4· For He who produced all earthly and heavenly things out of non-being, when He saw that His rational creatures were brought to nothing because of their desire for something greater (cf Gen. 3:5) bestowed upon them Himself, than whom nothing is greater, and to whom nothing is equal or comes near to being equal, and offered Himself to be partaken of by those who so wished, in order that from that time forward we might exercise our desire for something better without risk, although in the beginning we fell into the ultimate danger on that account (cf I Cor. 15:26), and in order that each of us, in desiring to become God, might not only be blameless, but also attain to our longing. In a mysterious way, He abolished the pretext for the original fall, which was the superiority and inferiority observable in beings and the resulting envy and treachery, as also the disputes, both open and concealed, which this caused. Because the author of evil did not want to be lower than any of the angels, but to be equal in excellence to the Creator Himself, he was the first to suffer the terrible fall before anyone else. Smitten by envy, he deceitfully attacked Adam and dragged him down to the abyss of Hades by means of the same desire. By so doing, he made Adam’s fall difficult to reverse, and it required God’s extraordinary presence, which has now been accomplished, to restore him. His own fall, however, he rendered incurable once and for all, because he did not acquire his arrogance from anyone else, but became himself the principle of evil and the fullness of evil, and made himself available to anyone wishing to participate in evil. — St. Gregory Palamas, Homily Fifty-Eight on the Saving Nativity According to the Flesh of Our Lord and God and Savior
Here we see St. Gregory highlighting what I believe to be an underappreciated dogma of the Church — the fact that God created everything from nothing.

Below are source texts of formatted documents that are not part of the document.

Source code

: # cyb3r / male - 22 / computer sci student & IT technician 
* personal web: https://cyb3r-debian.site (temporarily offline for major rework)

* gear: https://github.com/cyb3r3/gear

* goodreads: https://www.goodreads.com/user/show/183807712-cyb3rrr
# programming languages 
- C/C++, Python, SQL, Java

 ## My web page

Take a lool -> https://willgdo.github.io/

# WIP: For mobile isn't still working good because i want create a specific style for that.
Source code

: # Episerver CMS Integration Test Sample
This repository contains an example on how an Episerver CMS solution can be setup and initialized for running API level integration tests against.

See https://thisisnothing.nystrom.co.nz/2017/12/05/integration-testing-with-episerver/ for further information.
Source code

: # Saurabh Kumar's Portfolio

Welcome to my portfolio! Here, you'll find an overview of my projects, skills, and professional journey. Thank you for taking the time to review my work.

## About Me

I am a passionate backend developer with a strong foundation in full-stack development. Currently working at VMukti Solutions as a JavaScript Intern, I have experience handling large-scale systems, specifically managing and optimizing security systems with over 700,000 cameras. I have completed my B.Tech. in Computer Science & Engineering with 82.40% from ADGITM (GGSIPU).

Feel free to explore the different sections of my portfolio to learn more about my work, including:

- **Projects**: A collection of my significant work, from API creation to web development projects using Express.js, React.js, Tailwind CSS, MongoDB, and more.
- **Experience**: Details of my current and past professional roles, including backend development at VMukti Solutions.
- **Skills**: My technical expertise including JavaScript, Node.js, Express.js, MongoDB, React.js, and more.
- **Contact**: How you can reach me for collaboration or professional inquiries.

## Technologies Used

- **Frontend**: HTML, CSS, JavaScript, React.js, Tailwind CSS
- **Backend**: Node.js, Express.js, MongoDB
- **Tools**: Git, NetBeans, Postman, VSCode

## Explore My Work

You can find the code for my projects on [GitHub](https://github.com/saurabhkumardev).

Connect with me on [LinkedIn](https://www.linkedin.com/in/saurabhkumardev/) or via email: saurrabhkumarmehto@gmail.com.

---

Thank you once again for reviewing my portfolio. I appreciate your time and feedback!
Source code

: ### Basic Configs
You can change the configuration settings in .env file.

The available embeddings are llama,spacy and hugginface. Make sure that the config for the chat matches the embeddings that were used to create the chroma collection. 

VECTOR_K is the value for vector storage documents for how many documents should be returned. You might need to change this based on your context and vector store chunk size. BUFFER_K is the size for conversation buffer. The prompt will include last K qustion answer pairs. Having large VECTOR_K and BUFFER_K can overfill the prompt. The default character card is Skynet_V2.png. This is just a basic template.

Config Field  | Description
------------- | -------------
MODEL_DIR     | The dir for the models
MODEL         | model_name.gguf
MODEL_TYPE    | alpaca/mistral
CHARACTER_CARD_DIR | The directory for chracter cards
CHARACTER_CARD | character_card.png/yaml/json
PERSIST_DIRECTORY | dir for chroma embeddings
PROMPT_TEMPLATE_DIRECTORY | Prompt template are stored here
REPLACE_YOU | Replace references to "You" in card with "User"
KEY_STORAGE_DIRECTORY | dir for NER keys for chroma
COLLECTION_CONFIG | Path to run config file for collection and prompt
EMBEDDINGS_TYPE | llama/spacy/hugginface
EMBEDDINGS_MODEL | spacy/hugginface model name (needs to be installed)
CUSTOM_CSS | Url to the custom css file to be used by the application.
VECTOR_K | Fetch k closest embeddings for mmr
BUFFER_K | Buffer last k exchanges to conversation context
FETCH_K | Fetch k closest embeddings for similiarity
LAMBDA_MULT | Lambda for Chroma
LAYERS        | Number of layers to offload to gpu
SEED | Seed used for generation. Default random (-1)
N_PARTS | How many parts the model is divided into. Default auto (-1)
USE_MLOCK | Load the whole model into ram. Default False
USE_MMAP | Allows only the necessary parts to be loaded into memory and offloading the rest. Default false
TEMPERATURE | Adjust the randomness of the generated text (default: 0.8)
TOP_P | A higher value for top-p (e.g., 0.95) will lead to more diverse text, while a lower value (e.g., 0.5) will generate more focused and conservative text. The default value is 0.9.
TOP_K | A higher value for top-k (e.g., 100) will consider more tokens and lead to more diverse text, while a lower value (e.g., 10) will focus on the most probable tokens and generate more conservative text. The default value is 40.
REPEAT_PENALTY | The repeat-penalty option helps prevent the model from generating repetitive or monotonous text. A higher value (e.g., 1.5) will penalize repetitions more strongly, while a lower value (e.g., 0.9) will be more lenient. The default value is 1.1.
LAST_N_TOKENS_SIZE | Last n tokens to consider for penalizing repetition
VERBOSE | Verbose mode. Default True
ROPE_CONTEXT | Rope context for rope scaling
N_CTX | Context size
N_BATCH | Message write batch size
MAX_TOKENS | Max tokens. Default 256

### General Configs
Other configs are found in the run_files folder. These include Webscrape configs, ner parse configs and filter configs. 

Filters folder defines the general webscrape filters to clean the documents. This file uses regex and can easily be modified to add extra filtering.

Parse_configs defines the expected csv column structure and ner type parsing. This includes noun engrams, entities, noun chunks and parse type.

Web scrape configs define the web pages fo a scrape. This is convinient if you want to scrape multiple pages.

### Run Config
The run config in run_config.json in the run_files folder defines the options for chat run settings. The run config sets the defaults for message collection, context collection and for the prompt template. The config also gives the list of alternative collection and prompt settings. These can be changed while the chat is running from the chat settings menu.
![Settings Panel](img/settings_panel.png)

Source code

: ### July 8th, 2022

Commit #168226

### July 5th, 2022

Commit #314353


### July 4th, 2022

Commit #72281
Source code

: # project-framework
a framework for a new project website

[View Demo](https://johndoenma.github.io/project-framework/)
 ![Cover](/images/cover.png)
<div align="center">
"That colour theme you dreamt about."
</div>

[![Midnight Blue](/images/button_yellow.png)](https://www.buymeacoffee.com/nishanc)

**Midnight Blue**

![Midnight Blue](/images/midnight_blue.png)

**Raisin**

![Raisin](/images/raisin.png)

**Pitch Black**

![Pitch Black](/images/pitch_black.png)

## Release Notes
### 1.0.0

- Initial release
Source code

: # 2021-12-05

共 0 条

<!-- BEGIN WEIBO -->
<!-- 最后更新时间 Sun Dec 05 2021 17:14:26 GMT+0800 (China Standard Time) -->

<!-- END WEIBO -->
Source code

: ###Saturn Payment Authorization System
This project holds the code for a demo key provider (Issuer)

This dogma is implied by the opening verses of Genesis:
In the beginning when God created the heavens and the earth, the earth was a formless void and darkness covered the face of the deep, while a wind from God swept over the face of the waters. — Gen 1:1-2
and explicitly stated in 2 Macabees:
I beseech thee, my son, look upon the heaven and the earth, and all that is therein, and consider that God made them of things that were not; and so was mankind made likewise — 7:28
There are two very critical implications of this dogma. Firstly, without God, we are nothing by our very nature. Secondly, evil is the absence of God. Indeed, the reason sin, death and decay afflict fallen creation is precisely because Adam and Eve chose to know a world in which God is absent — a knowledge of evil. The fallen creation is hurtling toward its very nature — nothing. By God’s will alone do we exist at all.
It may sound harsh, but the logical conclusion of this world-view must see atheism, secularism and even agnosticism as evil. All of them willingly choose a world where God is absent. The great tragedy of this choice is that ultimately it amounts to nothing — literally.
We see this pattern play itself out throughout history when people choose to try to become greater than God or replace God with themselves. For a recent example, Communism left a gigantic scar upon the earth — both literally and figuratively. The human cost of that experiment will probably never be truly known, but can be estimated in the tens or even hundreds of millions. For another example that is playing itself out right before our eyes, today secularist Europe is on the brink of collapse.
This is why God chose to become a babe in a manger. So that we might have access to Him — the very font of our existence. Today, we have a very real and vital choice to make: Christ or (literally) nothing.